If that doesn’t sound exactly like the social web, I for sure can’t do any better. And it’s that last attribute, the many niches, that conflicts most with Umair’s argument. In his book, Complexity, Mitchell Waldrop describes best what I believe Umair is upset over:
… complex adaptive systems have many niches, each one of which can exploited by an agent adapted to fill that niche. Thus, the economic world has a place for computer programmers, plumbers, steel mills, and pet stores, just as the rain forest has a place for tree sloths and butterflies. Moreover, the very act of filling one niche opens up more niches – for new parasites, for new predators and prey, for new symbiotic partners. So new opportunities are always being created by the system. It is always unfolding, always in transition. In fact, if the system ever does reach equilibrium, it isn’t just stable. It’s dead.
The social web, as a complex adaptive system, will create new opportunities for niches and new opportunities for power struggles. But in contrast to Umair’s thesis, it will not actively destroy old opportunities in order to equalize power. The creation of a new niche can easily make the role of a broker, someone who can navigate a more complex landscape, even more valuable.
hate
The internet doesn’t run on love or hate – it runs on performance. Perhaps more than anything, the social web has generated new methods for identity construction and we’re actively performing in order to construct our identity among our peers. Certainly, anonymity online has contributed to people expressing distaste more freely, but I do believe that far before the internet was invented the world was already full of hateful speech. With that said, why is it that we expect the social web to purely be a place of love and good when inhabit a world and create a culture that is far from that utopian dream? I’m with Umair on this one, let’s make the internet a better place, but we may have to start by addressing reality.
farmville
As Henry Jenkins has said, “Humans do not engage in activities that are meaningless. If you think you see people doing things you find meaningless, look again and try to understand what the activities mean for them.” I find Umair’s dismissal of Farmville to sound more ignorant than I’m sure Umair, himself, actually is. And as Jane McGonigal cited in her recent TED talk, there is immense social and personal value found in gaming, enough so to easily justify why gamers would spend so much of their time inside gameplay. Farmville is so much more than Casablanca to so many more people – Casablanca has 23k fans on Facebook while Farmville has 82 million monthly users on Facebook (and ‘Not Playing Farmville’ has over 2 million fans).

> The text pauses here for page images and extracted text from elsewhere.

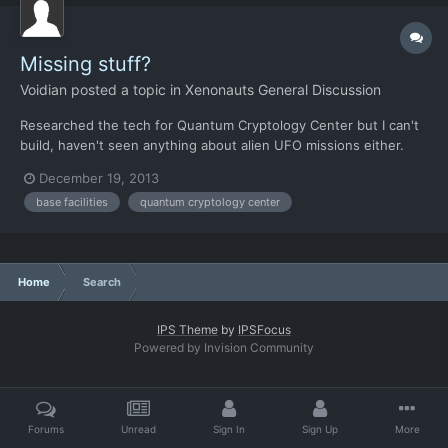
Missing stuff?
Voidian
posted a topic in
Xenonauts General Discussion
Researched the tech for Quantum Cryptology Center but I can't
build, haven't seen anything about alien UFO missions either.
The aircraft laser weapons seem to be gone as well, is this a
December 19, 2013
bug or were they intentionally removed? Edit: Nvm found the
base facilities
quantum cryptology center
Quantum Cryptology Center and it seems like the ener...
Home
Search
IPS Theme
by
IPSFocus
Powered by Invision Community
Forums
Unread
Sign In
Sign Up
More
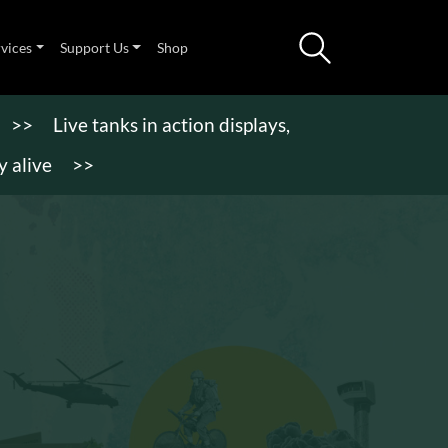
rvices
Support Us
Shop
>>
Live tanks in action displays,
 alive
>>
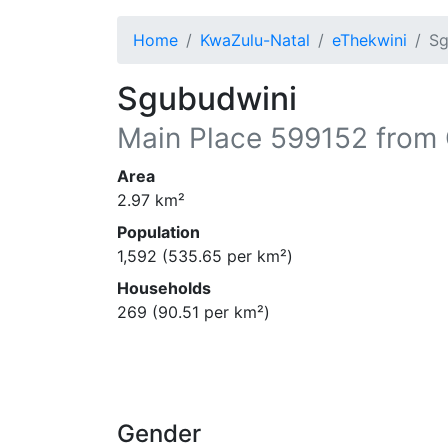
Home
KwaZulu-Natal
eThekwini
Sg
Sgubudwini
Main Place
599152
from 
Area
2.97
km²
Population
1,592
(
535.65
per km²)
Households
269
(
90.51
per km²)
Gender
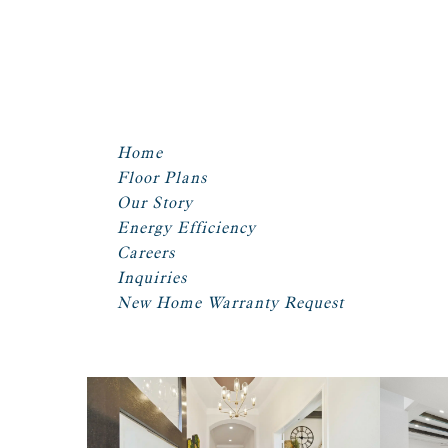
Home
Floor Plans
Our Story
Energy Efficiency
Careers
Inquiries
New Home Warranty Request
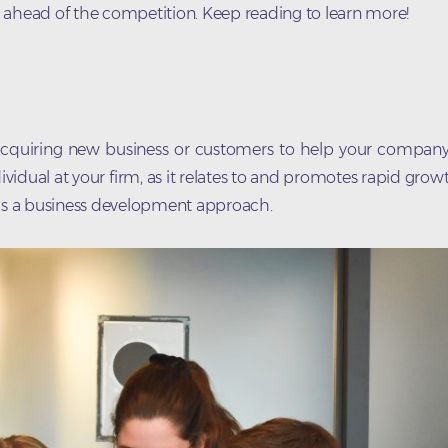
 ahead of the competition. Keep reading to learn more!
d acquiring new business or customers to help your company
dividual at your firm, as it relates to and promotes rapid gro
as a business development approach.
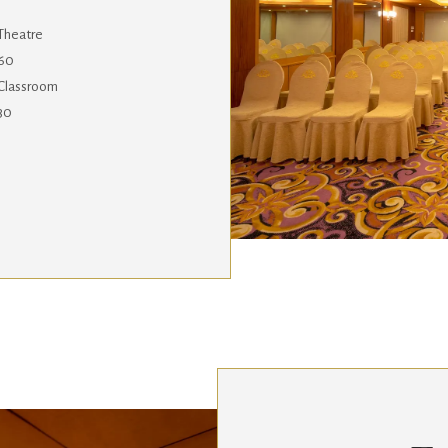
Theatre
60
Classroom
30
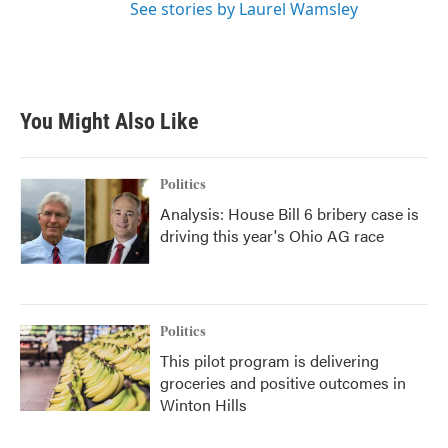
See stories by Laurel Wamsley
You Might Also Like
Politics
Analysis: House Bill 6 bribery case is
driving this year's Ohio AG race
Politics
This pilot program is delivering
groceries and positive outcomes in
Winton Hills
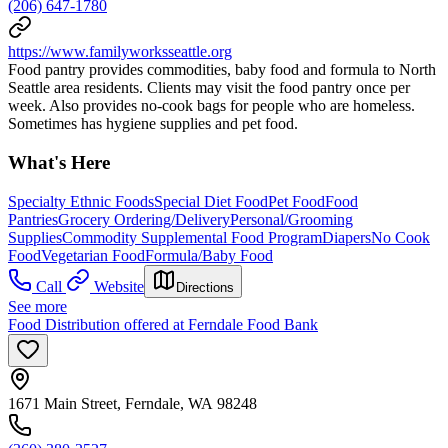
(206) 647-1780
https://www.familyworksseattle.org
Food pantry provides commodities, baby food and formula to North
Seattle area residents. Clients may visit the food pantry once per
week. Also provides no-cook bags for people who are homeless.
Sometimes has hygiene supplies and pet food.
What's Here
Specialty Ethnic Foods
Special Diet Food
Pet Food
Food
Pantries
Grocery Ordering/Delivery
Personal/Grooming
Supplies
Commodity Supplemental Food Program
Diapers
No Cook
Food
Vegetarian Food
Formula/Baby Food
Call
Website
Directions
See more
Food Distribution offered at Ferndale Food Bank
1671 Main Street, Ferndale, WA 98248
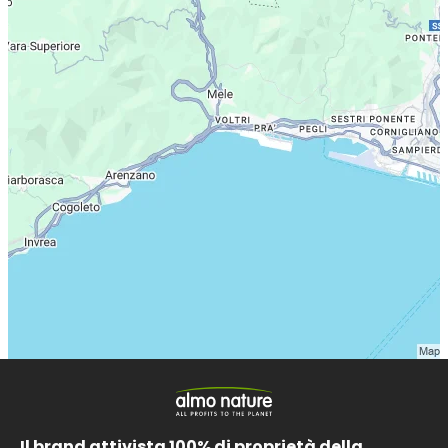
Il brand attivista 100% di proprietà della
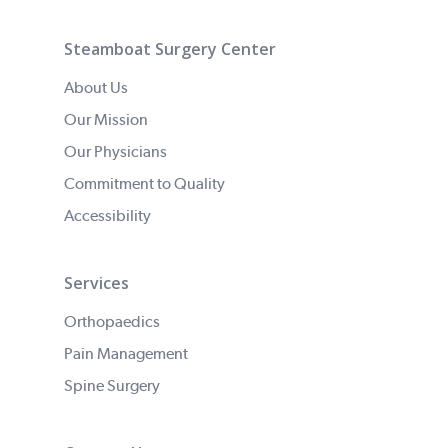
Steamboat Surgery Center
About Us
Our Mission
Our Physicians
Commitment to Quality
Accessibility
Services
Orthopaedics
Pain Management
Spine Surgery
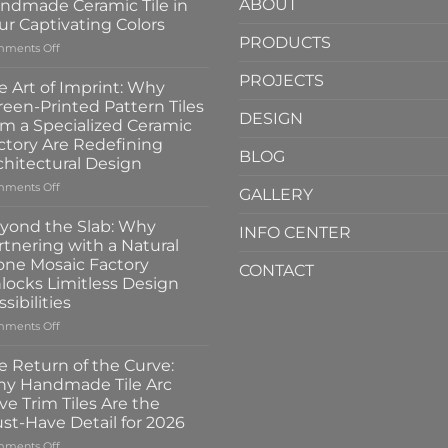
ABOUT
ndmade Ceramic Tile in
ur Captivating Colors
PRODUCTS
on
ments Off
A
PROJECTS
New
e Art of Imprint: Why
Gloss:
reen-Printed Pattern Tiles
Introducing
DESIGN
om a Specialized Ceramic
the
ctory Are Redefining
100x100mm
BLOG
chitectural Design
High-
Glass
on
ments Off
GALLERY
Handmade
The
Ceramic
Art
yond the Slab: Why
INFO CENTER
Tile
of
rtnering with a Natural
in
Imprint:
one Mosaic Factory
Four
CONTACT
Why
locks Limitless Design
Captivating
Screen-
sibilities
Colors
Printed
Pattern
on
ments Off
Tiles
Beyond
from
the
e Return of the Curve:
a
Slab:
y Handmade Tile Arc
Specialized
Why
ve Trim Tiles Are the
Ceramic
Partnering
st-Have Detail for 2026
Factory
with
Are
a
on
ments Off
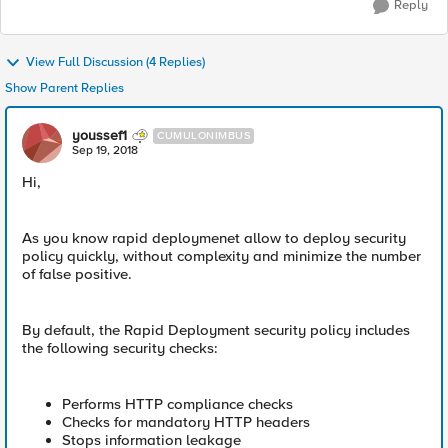
Reply
View Full Discussion (4 Replies)
Show Parent Replies
youssef1
CUMULONIMBUS
Sep 19, 2018
Hi,
As you know rapid deploymenet allow to deploy security
policy quickly, without complexity and minimize the number
of false positive.
By default, the Rapid Deployment security policy includes
the following security checks:
Performs HTTP compliance checks
Checks for mandatory HTTP headers
Stops information leakage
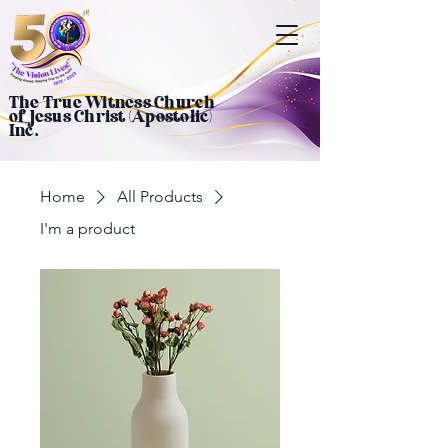
The True Witness Church
of Jesus Christ (Apostolic)
Inc.
Home
All Products
I'm a product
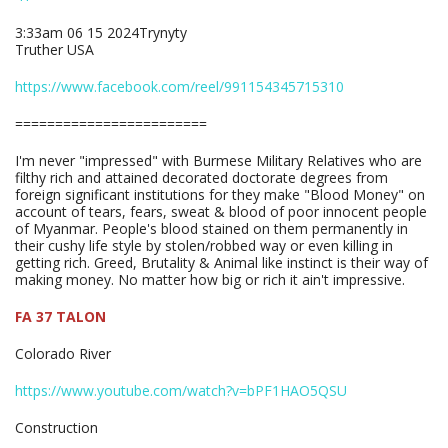
3:33am 06 15 2024Trynyty
Truther USA
https://www.facebook.com/reel/991154345715310
========================
I'm never "impressed" with Burmese Military Relatives who are
filthy rich and attained decorated doctorate degrees from
foreign significant institutions for they make "Blood Money" on
account of tears, fears, sweat & blood of poor innocent people
of Myanmar. People's blood stained on them permanently in
their cushy life style by stolen/robbed way or even killing in
getting rich. Greed, Brutality & Animal like instinct is their way of
making money. No matter how big or rich it ain't impressive.
FA 37 TALON
Colorado River
https://www.youtube.com/watch?v=bPF1HAO5QSU
Construction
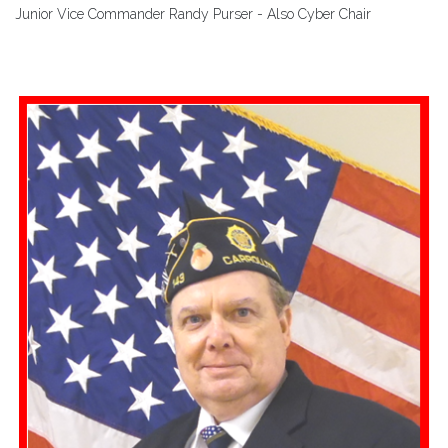
Junior Vice Commander Randy Purser - Also Cyber Chair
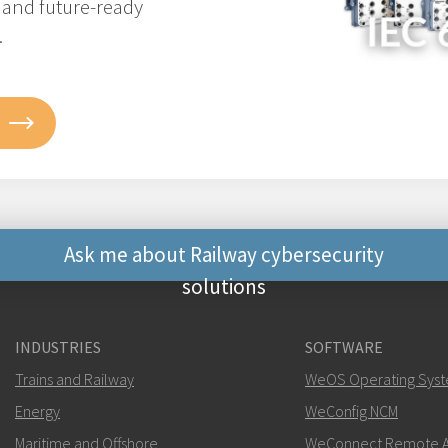
, and future-ready
.
Ask me about Railway cybersecurity
solutions
Other ways to contact 
INDUSTRIES
SOFTWARE
+46 16 42 80 00
Trains and Railway
WeOS Operating Sys
Energy
WeConfig NCM
khawar.naeem@w
Maritime and Offshore
WeConnect Remote A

but social media is a bubble
Of course social media is a bubble. But it’s the industry, not the technology, that’s the bubble. Those in the industry that are sick of social media are probably sick of their own reflection; we have to stop talking about social media as a thing wholly its own and instead talk of it as a reality of modern personal and professional life.
At this year’s SXSW, everyone seemed to be bored by most of the panels (and most were about social media) – because social media is boring. But that’s important, because now we can stop lecturing about social media and start innovating on social technologies and their applications.